Но она успела почувствовать, что земля эта, Курилы, тянет к себе так, как, наверное, приговоренного притягивает клочок неба над головой. Это были только мгновения, которые можно подержать в бешено бьющемся сердце, оно ухает под горлом совсем не так, как при страхе или радости, а так, как если бы великая тайна вдруг снизошла до тебя, приоткрылось покрывало... нет, скорее, тебя выдернули на минуту из-под темного полога повседневности...
Через три года, уже "хлебнув жизни", поработав швеей в ателье, санитаркой в больничке, пообтерев углы местных кабаков, Таня завербовалась на Кунашир, самый южный в Курильской гряде, проработала сезон на рыбозаводе в цехе разделки - шкерила иваси, сайру, скумбрию, лосося... И потом еще несколько сезонов подряд вербовалась на кунаширский и шикотанский рыбозаводы. Подолгу привыкала к миазмам рыбного производства. Воздух здесь был пронизан вонью, и человек новый мог изойти на рвоту. Лишь постепенно каждый новичок принюхивался и сам сливался с ядреным, душу захватывающим запашком. И начинал различать оттенки: тянуло от пирса недавно затухшими сайрами и горбушами, набившимися по щелям, не замытым пока волнами; от пирса тянуло еще соляркой, мазутом, гниющими водорослями и прелым деревом; от котельной летело угольной гарью; из обжарочной обдавало масляной копотью, надоевшей обитателям завода до постылости; от автоклавов пахло большой железобетонной баней; а возле транспортерной ленты желудок сжимался в спазмах от застаревших аммиачных ядов - падала рыба с ленты, червивела по канавам, никто ее не вычищал оттуда. И все это медленно вихрилось по рыбозаводу, впитывалось в каждый предмет, въедалось в каждого человека так, что заводской трудяга узнаваем был на порядочном расстоянии.
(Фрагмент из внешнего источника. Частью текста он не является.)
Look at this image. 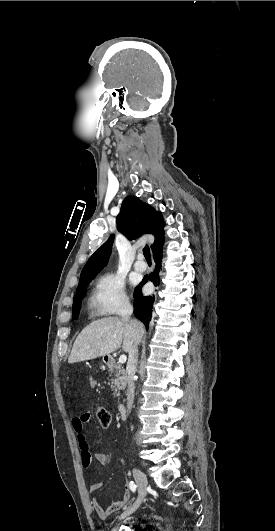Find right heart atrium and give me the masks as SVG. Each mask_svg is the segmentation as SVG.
<instances>
[{
	"mask_svg": "<svg viewBox=\"0 0 275 531\" xmlns=\"http://www.w3.org/2000/svg\"><path fill=\"white\" fill-rule=\"evenodd\" d=\"M92 309L99 315L115 314L128 304L124 279L118 273L99 276L90 299Z\"/></svg>",
	"mask_w": 275,
	"mask_h": 531,
	"instance_id": "obj_1",
	"label": "right heart atrium"
}]
</instances>
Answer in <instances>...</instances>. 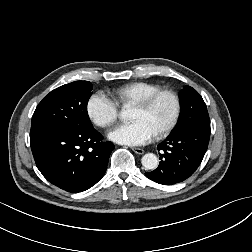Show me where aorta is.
I'll return each instance as SVG.
<instances>
[{"label":"aorta","instance_id":"1","mask_svg":"<svg viewBox=\"0 0 252 252\" xmlns=\"http://www.w3.org/2000/svg\"><path fill=\"white\" fill-rule=\"evenodd\" d=\"M120 119L123 121L130 120L131 119L130 109L123 108L120 112ZM141 163L145 169L154 170L158 167L159 160L155 154L147 153L142 157Z\"/></svg>","mask_w":252,"mask_h":252}]
</instances>
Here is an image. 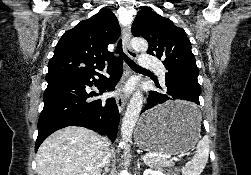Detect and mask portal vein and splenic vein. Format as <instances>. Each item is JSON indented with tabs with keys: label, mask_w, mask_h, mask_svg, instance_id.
<instances>
[{
	"label": "portal vein and splenic vein",
	"mask_w": 251,
	"mask_h": 175,
	"mask_svg": "<svg viewBox=\"0 0 251 175\" xmlns=\"http://www.w3.org/2000/svg\"><path fill=\"white\" fill-rule=\"evenodd\" d=\"M146 157H148V153H146ZM150 158H164V159H172V161L175 162H186L187 158L186 157H179L175 156L174 153H150L149 154ZM84 175H87V173H84Z\"/></svg>",
	"instance_id": "obj_1"
}]
</instances>
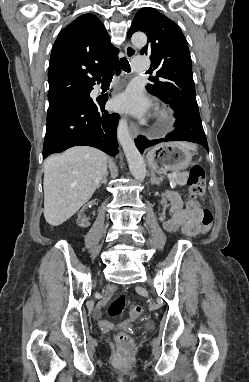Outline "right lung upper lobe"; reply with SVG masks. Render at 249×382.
<instances>
[{"mask_svg": "<svg viewBox=\"0 0 249 382\" xmlns=\"http://www.w3.org/2000/svg\"><path fill=\"white\" fill-rule=\"evenodd\" d=\"M102 22L84 14L58 35L48 69L49 103L89 89L118 60Z\"/></svg>", "mask_w": 249, "mask_h": 382, "instance_id": "cb5924a9", "label": "right lung upper lobe"}]
</instances>
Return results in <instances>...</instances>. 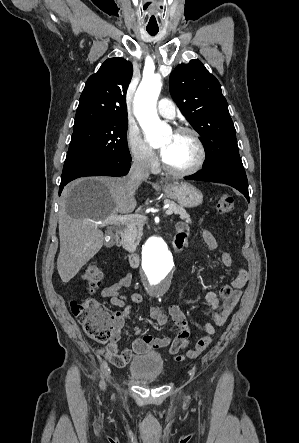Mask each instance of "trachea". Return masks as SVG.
Here are the masks:
<instances>
[{
    "mask_svg": "<svg viewBox=\"0 0 299 443\" xmlns=\"http://www.w3.org/2000/svg\"><path fill=\"white\" fill-rule=\"evenodd\" d=\"M147 32L151 35V36H155L158 33V30H147Z\"/></svg>",
    "mask_w": 299,
    "mask_h": 443,
    "instance_id": "trachea-1",
    "label": "trachea"
}]
</instances>
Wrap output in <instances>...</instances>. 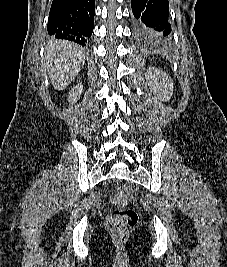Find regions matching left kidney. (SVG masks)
Listing matches in <instances>:
<instances>
[{
	"label": "left kidney",
	"instance_id": "left-kidney-1",
	"mask_svg": "<svg viewBox=\"0 0 227 267\" xmlns=\"http://www.w3.org/2000/svg\"><path fill=\"white\" fill-rule=\"evenodd\" d=\"M151 91L158 99L168 101L173 93V80L162 70L151 67L145 73Z\"/></svg>",
	"mask_w": 227,
	"mask_h": 267
}]
</instances>
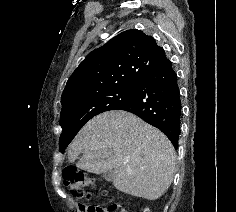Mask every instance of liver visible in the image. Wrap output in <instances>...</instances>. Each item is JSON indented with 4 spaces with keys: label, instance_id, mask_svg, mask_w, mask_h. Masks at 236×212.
Returning <instances> with one entry per match:
<instances>
[{
    "label": "liver",
    "instance_id": "6515ba94",
    "mask_svg": "<svg viewBox=\"0 0 236 212\" xmlns=\"http://www.w3.org/2000/svg\"><path fill=\"white\" fill-rule=\"evenodd\" d=\"M85 171L113 170L121 192L156 200L173 181L176 153L158 129L126 111H108L87 122L70 144L68 160Z\"/></svg>",
    "mask_w": 236,
    "mask_h": 212
}]
</instances>
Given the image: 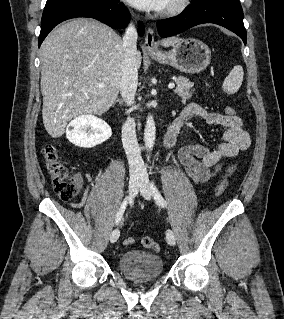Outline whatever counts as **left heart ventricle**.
<instances>
[{
  "instance_id": "1",
  "label": "left heart ventricle",
  "mask_w": 284,
  "mask_h": 319,
  "mask_svg": "<svg viewBox=\"0 0 284 319\" xmlns=\"http://www.w3.org/2000/svg\"><path fill=\"white\" fill-rule=\"evenodd\" d=\"M170 1H172V0H169V1H168V3H167V5H166V7L169 5Z\"/></svg>"
}]
</instances>
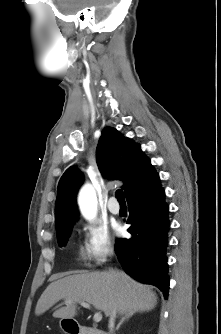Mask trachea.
<instances>
[{
	"instance_id": "trachea-1",
	"label": "trachea",
	"mask_w": 221,
	"mask_h": 334,
	"mask_svg": "<svg viewBox=\"0 0 221 334\" xmlns=\"http://www.w3.org/2000/svg\"><path fill=\"white\" fill-rule=\"evenodd\" d=\"M116 197L118 198L119 203H125L123 191L121 189L116 191Z\"/></svg>"
}]
</instances>
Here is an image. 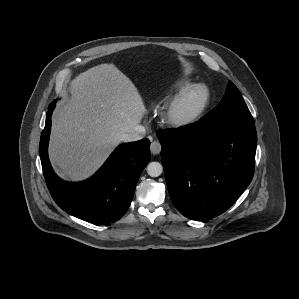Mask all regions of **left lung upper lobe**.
<instances>
[{
    "label": "left lung upper lobe",
    "instance_id": "obj_1",
    "mask_svg": "<svg viewBox=\"0 0 299 299\" xmlns=\"http://www.w3.org/2000/svg\"><path fill=\"white\" fill-rule=\"evenodd\" d=\"M212 127H233L254 125L253 117L237 87L229 81L220 103L199 120Z\"/></svg>",
    "mask_w": 299,
    "mask_h": 299
}]
</instances>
Таня вкалывала у разделочного стола, заведенная кукла, орудовала острым ножом: проворно хватала в левую руку сайру, оттаявшую после морозилки, размягченную, ползущую под пальцами. Одно движение ножом - под основание остроносой радужно-сапфировой головки с одновременным выдергиванием потрошков, и сайра летела в лоток слева, а потроха в сливное отверстие справа. Три секунды на рыбку, набился лоток - учетчица, восседавшая, словно на троне, над головами цеха, делала метку в тетради. Тупился нож - Таня брала другой, из точильной их несли веерами, букетами. И руки Тани пухли, раздувались от рыбьей слизи, кожа начинала сползать сначала с пальцев, потом с ладоней, а подсыхая после смены, лопалась кровавыми трещинками. Но голова жила отдельно от рук - голова вертелась во все стороны, обсуждала сплетни, смеялась, ругалась, обижалась, слушала, мечтала... И тосковала: то сосущее, зовущее чувство так и осталось в ней...
...Жила Таня в общежитии для женской верботы, прозванном, как и все курильские общаги, "пентагоном". И эта житуха бесшабашных девчонок и теток, рванувших на край света не поймешь зачем, будто свою судьбу рванувших за волосья, была полна грубых, бездумных развлечений. После смены, подгуляв, могли они устроить охоту на отбившихся от дома мужиков: заманивание, ловлю, а потом и дележ - порой буйный и мордобойный. Но гульба та была совсем не от разврата - какой там разврат, если сама жизнь была на час, как в дреме. Звалось же все это, вся женская вербота Южных Курил - по имени той радужной рыбки, за которую и проливались ручьи пота, водки, слез и крови, - "сайра".